Não é boa ideia, nem digno, depender da boa vontade de seja quem for.
Por isso discordo de que o financiamento da Cinemateca Portuguesa não esteja ainda enquadrado por um disposto legal “irreversível” e automático, e que continue sujeita à boa vontade dos governos que, quando menos sensíveis à criação e produção histórica e contemporânea cinematográfica, possam vir a eximir-se de responsabilidades só inquestionáveis para os que se preocupam e, nesse sentido, actuam para a qualificação da sociedade.
A Cinemateca Portuguesa, que agrega o fulcral Arquivo Nacional das Imagens em Movimento (ANIM), é hoje financiada através de 20% das taxas destinadas à Produção e, o restante, mínimo e indispensável, pelo Fundo de Fomento Cultural – este, dependente de decisão governamental, à medida do estado de espírito do momento -, em que o ANIM se destaca pela acção notável de digitalização de todo o cinema feito até hoje.
Desde cedo outros países perceberam isto, como a Suécia, que em 1933 criou a primeira Cinemateca, liderada e concretizada por Bengt Idestam-Almquiste, e depois França, em 1936, com Georges Franju, Jean Mitry e Paul-Auguste Harlé e o fundamental Henri Langlois.
A Portuguesa nasce em 1948, consolidada por Manuel Félix Ribeiro (1948-1982), depois por Luís de Pina (1982-1991), João Bénard da Costa (1991-2009), Maria João Seixas (2010—2013) e José Manuel Costa que, desde 2014 e até hoje, soube encontrar na subdireção de Rui Machado uma linha de coordenação profícua que ainda promete concretizar a transposição para os novos tempos de percepção desassombrada de talentos desalinhados e inovadores que desde há muito se revelam e que, porque contrariam a praxis, ainda não encontraram aí o acolhimento útil e, por isso, obrigatório.
O risco de termos estes caminhos do nosso passado e do presente e futuro cobertos pela desatenção e poeira feroz é iminente, e tem de despertar a nossa percepção de que o vácuo apela ao seu preenchimento pela prevalência do espetáculo sobre o conteúdo, do buçal sobre as ideias, do leviano sobre o emotivo esclarecedor.
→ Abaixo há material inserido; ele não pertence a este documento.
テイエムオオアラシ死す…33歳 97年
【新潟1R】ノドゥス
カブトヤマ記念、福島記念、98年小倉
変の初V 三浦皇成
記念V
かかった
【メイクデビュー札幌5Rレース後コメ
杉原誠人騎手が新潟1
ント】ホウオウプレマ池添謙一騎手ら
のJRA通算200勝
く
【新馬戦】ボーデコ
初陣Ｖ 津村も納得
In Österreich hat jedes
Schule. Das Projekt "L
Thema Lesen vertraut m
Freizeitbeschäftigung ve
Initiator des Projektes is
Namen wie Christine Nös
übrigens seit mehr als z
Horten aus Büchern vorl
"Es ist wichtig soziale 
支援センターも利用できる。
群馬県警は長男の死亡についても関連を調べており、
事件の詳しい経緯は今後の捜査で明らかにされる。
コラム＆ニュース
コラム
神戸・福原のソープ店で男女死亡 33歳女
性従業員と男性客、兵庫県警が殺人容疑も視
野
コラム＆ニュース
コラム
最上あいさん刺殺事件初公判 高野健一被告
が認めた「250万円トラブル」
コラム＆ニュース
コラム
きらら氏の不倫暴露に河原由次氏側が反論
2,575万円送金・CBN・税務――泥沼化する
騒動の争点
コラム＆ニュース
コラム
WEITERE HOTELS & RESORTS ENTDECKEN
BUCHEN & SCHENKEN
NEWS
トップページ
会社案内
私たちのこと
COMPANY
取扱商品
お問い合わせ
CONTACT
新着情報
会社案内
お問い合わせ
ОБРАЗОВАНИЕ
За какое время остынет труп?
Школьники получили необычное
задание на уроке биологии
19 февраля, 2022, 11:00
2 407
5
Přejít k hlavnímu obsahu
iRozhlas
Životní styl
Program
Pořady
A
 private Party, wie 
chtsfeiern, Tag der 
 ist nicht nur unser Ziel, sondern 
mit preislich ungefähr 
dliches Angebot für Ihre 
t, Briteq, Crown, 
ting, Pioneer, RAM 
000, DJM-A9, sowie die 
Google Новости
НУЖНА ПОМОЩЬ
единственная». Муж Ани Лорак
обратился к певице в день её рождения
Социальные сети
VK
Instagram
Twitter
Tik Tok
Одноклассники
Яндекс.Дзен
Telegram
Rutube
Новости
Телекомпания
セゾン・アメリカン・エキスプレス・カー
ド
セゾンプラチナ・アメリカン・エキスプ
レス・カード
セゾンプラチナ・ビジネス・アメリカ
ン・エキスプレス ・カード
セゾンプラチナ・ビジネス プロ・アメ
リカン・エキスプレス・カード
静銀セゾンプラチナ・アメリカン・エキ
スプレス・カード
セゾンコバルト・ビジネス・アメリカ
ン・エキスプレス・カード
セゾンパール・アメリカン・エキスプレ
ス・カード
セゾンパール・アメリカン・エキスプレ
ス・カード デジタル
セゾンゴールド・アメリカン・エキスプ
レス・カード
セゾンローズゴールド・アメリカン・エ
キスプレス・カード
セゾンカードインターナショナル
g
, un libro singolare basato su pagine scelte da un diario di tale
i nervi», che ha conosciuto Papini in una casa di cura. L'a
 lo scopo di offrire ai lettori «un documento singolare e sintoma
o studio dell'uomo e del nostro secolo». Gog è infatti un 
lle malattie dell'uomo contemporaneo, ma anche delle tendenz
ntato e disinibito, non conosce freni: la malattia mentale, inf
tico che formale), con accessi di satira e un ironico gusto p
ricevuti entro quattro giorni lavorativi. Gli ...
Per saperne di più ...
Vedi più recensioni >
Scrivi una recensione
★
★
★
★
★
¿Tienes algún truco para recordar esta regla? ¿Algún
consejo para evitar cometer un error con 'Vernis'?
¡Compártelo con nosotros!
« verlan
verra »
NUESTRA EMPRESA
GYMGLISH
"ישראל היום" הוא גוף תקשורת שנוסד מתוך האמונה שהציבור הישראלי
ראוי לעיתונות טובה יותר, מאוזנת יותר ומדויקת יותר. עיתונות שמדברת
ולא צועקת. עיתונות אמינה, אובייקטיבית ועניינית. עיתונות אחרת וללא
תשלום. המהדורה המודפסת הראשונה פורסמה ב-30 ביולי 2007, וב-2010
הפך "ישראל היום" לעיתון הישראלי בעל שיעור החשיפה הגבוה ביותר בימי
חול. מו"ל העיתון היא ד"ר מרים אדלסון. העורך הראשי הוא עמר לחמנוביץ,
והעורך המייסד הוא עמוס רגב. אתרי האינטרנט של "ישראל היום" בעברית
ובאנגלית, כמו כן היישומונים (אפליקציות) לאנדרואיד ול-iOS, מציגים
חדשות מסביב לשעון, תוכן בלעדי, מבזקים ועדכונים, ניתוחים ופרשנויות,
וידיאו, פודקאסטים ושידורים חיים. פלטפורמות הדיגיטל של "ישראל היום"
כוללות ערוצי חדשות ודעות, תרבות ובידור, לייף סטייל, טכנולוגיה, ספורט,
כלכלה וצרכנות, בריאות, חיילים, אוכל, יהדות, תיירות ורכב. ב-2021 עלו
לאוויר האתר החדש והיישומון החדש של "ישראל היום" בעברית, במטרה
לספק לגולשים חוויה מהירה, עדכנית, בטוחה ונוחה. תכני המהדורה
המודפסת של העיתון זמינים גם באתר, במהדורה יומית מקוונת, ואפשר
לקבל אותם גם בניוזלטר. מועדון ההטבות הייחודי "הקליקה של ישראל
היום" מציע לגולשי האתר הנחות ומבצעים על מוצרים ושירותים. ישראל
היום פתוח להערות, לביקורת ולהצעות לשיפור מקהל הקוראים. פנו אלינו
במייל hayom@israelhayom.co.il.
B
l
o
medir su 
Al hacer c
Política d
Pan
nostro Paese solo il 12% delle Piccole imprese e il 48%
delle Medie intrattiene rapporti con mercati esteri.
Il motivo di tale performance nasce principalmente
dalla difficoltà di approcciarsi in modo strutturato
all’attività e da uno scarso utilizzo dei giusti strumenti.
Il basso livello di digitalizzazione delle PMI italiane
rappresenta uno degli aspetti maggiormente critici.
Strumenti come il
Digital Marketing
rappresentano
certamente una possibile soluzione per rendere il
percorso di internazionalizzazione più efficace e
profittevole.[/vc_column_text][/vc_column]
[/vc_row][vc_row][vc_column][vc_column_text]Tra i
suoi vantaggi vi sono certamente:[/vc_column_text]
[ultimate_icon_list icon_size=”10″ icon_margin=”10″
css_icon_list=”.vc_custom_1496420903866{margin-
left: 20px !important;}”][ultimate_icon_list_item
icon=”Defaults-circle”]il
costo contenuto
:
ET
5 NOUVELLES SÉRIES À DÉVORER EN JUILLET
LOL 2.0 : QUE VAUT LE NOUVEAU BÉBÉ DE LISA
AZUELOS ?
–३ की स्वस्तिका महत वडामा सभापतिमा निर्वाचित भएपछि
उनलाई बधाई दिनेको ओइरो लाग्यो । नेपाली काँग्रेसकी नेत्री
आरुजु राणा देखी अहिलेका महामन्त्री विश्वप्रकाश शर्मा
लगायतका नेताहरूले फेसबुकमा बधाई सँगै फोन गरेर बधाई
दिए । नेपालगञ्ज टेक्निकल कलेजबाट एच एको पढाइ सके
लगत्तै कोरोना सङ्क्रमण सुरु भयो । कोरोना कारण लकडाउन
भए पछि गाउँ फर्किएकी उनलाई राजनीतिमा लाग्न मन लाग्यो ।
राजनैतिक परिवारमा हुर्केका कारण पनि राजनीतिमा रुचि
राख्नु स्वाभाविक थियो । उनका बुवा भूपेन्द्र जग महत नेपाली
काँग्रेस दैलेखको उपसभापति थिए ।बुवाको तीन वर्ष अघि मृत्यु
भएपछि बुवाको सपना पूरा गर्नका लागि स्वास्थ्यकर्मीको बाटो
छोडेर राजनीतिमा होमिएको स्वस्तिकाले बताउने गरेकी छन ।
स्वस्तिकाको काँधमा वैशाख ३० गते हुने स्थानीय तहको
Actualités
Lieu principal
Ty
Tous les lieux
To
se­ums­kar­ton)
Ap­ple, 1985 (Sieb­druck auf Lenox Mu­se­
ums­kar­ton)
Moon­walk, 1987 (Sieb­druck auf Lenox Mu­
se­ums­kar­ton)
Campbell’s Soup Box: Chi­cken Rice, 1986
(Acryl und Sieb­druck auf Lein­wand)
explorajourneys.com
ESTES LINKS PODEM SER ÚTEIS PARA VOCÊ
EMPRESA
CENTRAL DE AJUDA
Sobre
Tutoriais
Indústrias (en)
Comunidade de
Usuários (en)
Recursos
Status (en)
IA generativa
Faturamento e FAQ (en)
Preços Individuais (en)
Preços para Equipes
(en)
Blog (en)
E de que também a memória, quando desertificada, o faz. Princípio físico e existencial; mas então sem bússola nem escrutínio, absorvendo os estrépitos que se nos impõem com protagonismo encorpado por potentes mecanismos de Marketing e Inteligência Artificial. Salvo brilhantes exceções, o preenchimento acontecerá mas revelar-se-á então compósito e inorgânico e, sobretudo, fátuo, restringindo-nos a um hegeliano caos do inconsciente.
Por isso se torna vital financiar devidamente a Cinemateca Portuguesa, por obrigação estratégica e, logo, obrigatória, para o preenchimento orgânico da nossa memória, estruturado e abrangente, como ela tem vindo a fazer - mesmo quando ainda algo excludente -, transpondo o conhecimento do que se fez e faz para o plano do como e porque se faz para além do objecto do lucro estrito.